(Québec) Craignant des dérives comme aux États-Unis, la ministre responsable de la Condition féminine, Martine Biron, veut légiférer pour que le droit des femmes de choisir l’avortement devienne « sacré » au Québec. Elle lance un chantier pour ouvrir le « débat » dans la société.

« Ce que je veux sacrer, c’est le principe. Je veux visser ça dans le mur. Je veux qu’on dise que ce droit-là, c’est un droit au Québec, on y croit et on veut le protéger », lance la ministre en entrevue avec La Presse. La députée des Chutes-de-la-Chaudière « jure » qu’il ne s’agit pas d’une tentative de faire diversion après le revirement spectaculaire du gouvernement Legault dans le dossier du troisième lien.

« Je n’ai pas mis sur la gueule quelque chose pour cacher quoi que ce soit », assure celle qui est aussi ministre des Relations internationales. La décision d’annoncer ses visées cette semaine a été prise après la confirmation du report de la visite au Québec de la première ministre française à la mi-avril, dit Mme Biron.

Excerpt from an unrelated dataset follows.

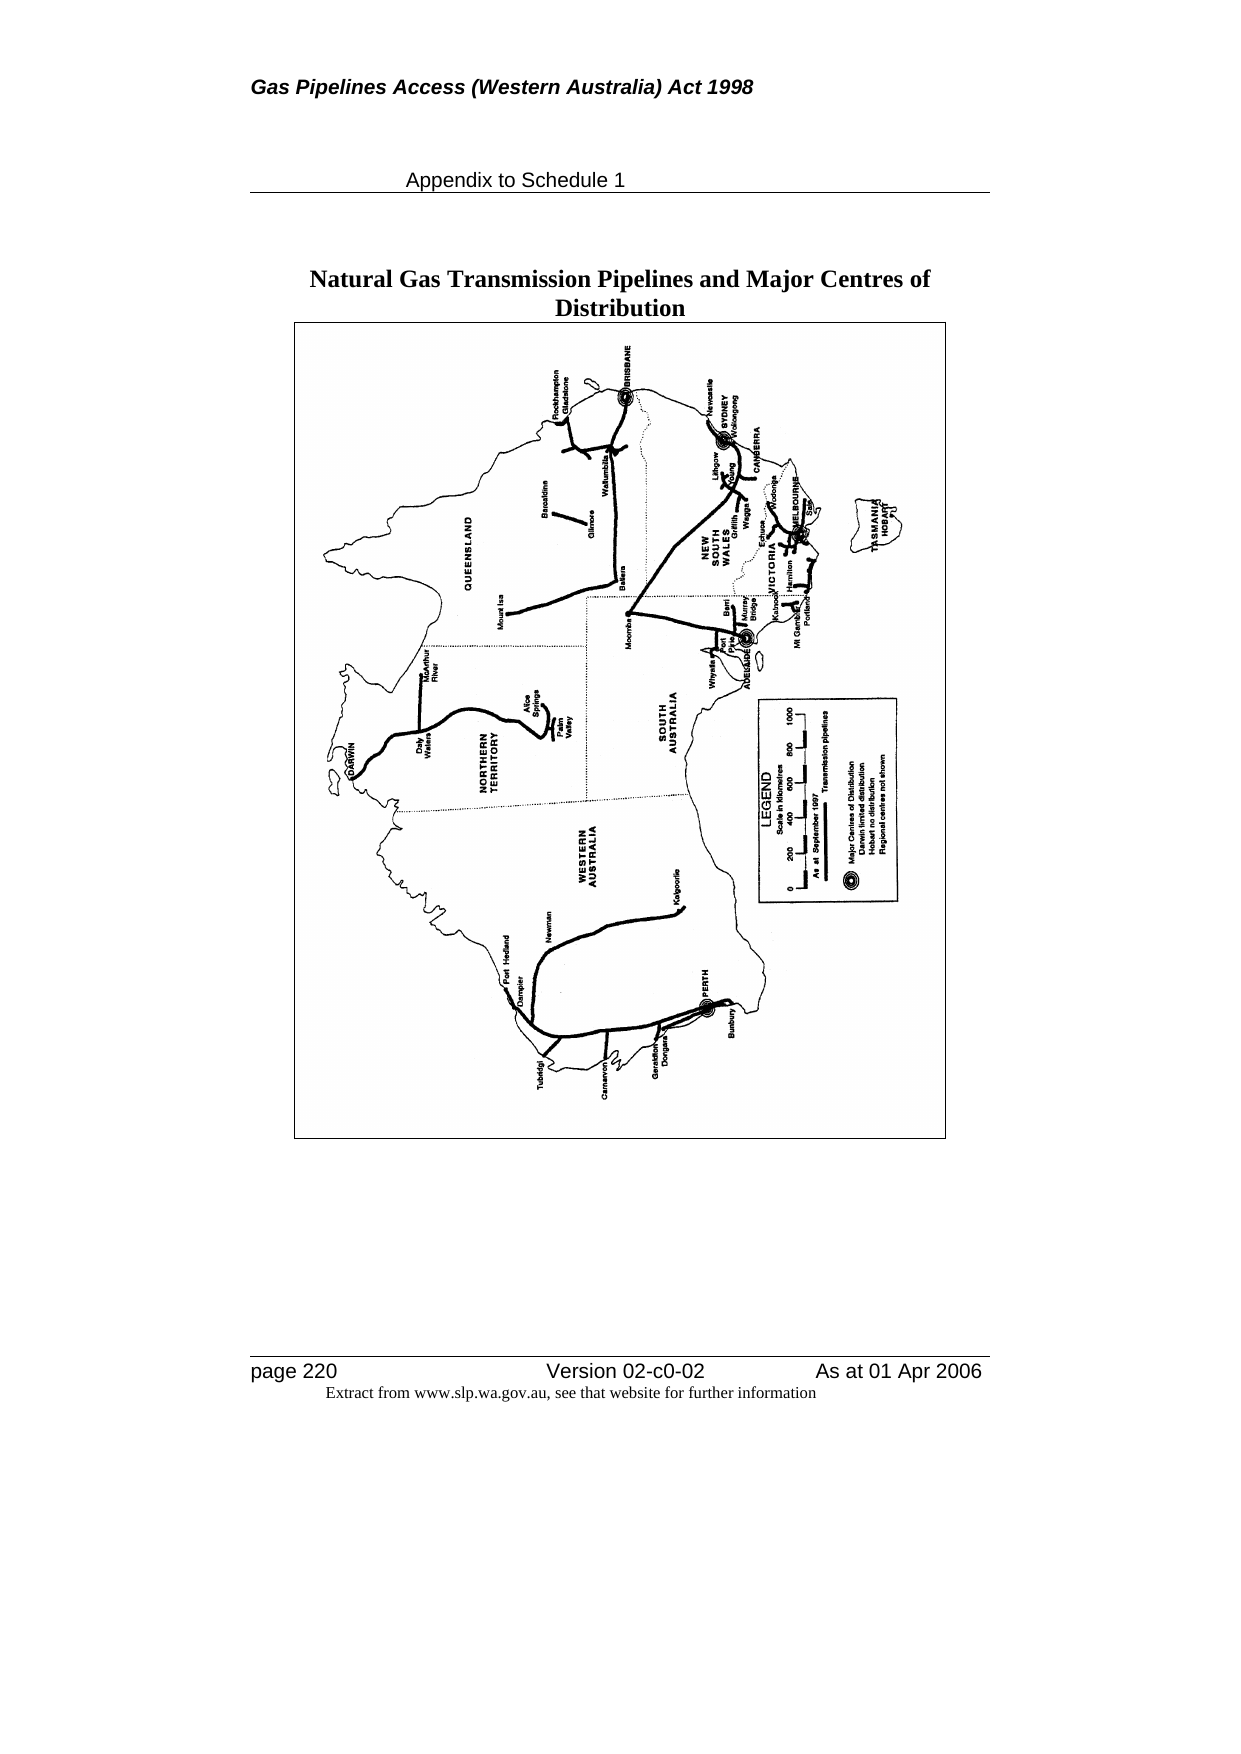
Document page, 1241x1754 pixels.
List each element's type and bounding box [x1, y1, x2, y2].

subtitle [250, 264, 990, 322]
picture [295, 323, 945, 1138]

Martine Biron consultera donc dans les prochaines semaines de nombreux acteurs de la société civile, comme des médecins, des spécialistes du droit et des groupes communautaires. Elle veut arriver avec « une réponse » à l’automne. Son premier choix : présenter un projet de loi qui viendrait « protéger » le droit à l’avortement.

Je veux quand même entendre les opinions. Qu’est-ce que les gens ont à dire là-dessus ? Est-ce qu’il y a d’autres chemins plus forts qu’une loi ? Peut-être. […] c’est pour ça qu’il faut se donner un peu d’espace.

Martine Biron, ministre responsable de la Condition féminine

L’avortement n’est plus un crime au Canada depuis l’arrêt Morgentaler de la Cour suprême, en 1988. Mais il existe un « flou juridique », selon Mme Biron. « Ce n’est plus un crime, mais il n’y a aucune loi qui encadre ce droit-là. [Le gouvernement fédéral] n’a jamais été capable de le faire, ils n’ont jamais légiféré sur ce sujet-là », déplore-t-elle.

L’affirmation d’un droit fondamental

Une loi québécoise viendrait affirmer que le droit des femmes de choisir l’avortement est fondamental. Il n’est pas question de légiférer au sujet « des modalités » d’accès ou de contraception, nuance Mme Biron, mais de « protéger le principe » qui fait largement consensus au Québec.

« Je sais que [la criminalisation de l’avortement] est de compétence fédérale, mais au Québec, on se doit de faire quelque chose », soutient l’ex-analyste de Radio-Canada. Elle a d’ailleurs plaidé sa cause auprès du premier ministre avant de confirmer son saut en politique en août dernier, alors qu’elle rentrait d’une affectation à Washington, où le débat fait rage depuis le renversement de l’arrêt Roe c. Wade.

Des obstacles venus du fédéral

Le Canada n’est pas à l’abri, croit-elle. « Depuis 1988, dans les 35 dernières années, il y a eu 48 tentatives d’un député fédéral, via un projet de loi privé, de restreindre le droit à l’avortement des femmes [au Canada]. Qu’est-ce qui me dit que la 49e fois, ça n’arrivera pas ? », plaide Mme Biron.

Ça fait plus [d’une tentative] par année, donc il y a des gens qui sont insistants à travers le temps.

Martine Biron, ministre responsable de la Condition féminine

Si Ottawa décidait de légiférer pour encadrer le droit à l’avortement au pays, la loi fédérale aurait préséance sur une législation provinciale. En ce sens, « si le gouvernement fédéral voulait d’une façon ou d’une autre diminuer ou restreindre ce droit-là, il saurait que le Québec est sur son chemin », répond Mme Biron.

Le ministre de la Justice, Simon Jolin-Barrette, a d’ailleurs mis à sa disposition « une petite équipe de juristes » pour l’accompagner dans ses démarches. « Je pense que le droit des femmes, actuellement, il pourrait être menacé, et dans ce sens-là, je veux agir maintenant », plaide-t-elle, disant observer partout dans le monde « un courant qui polarise le débat ».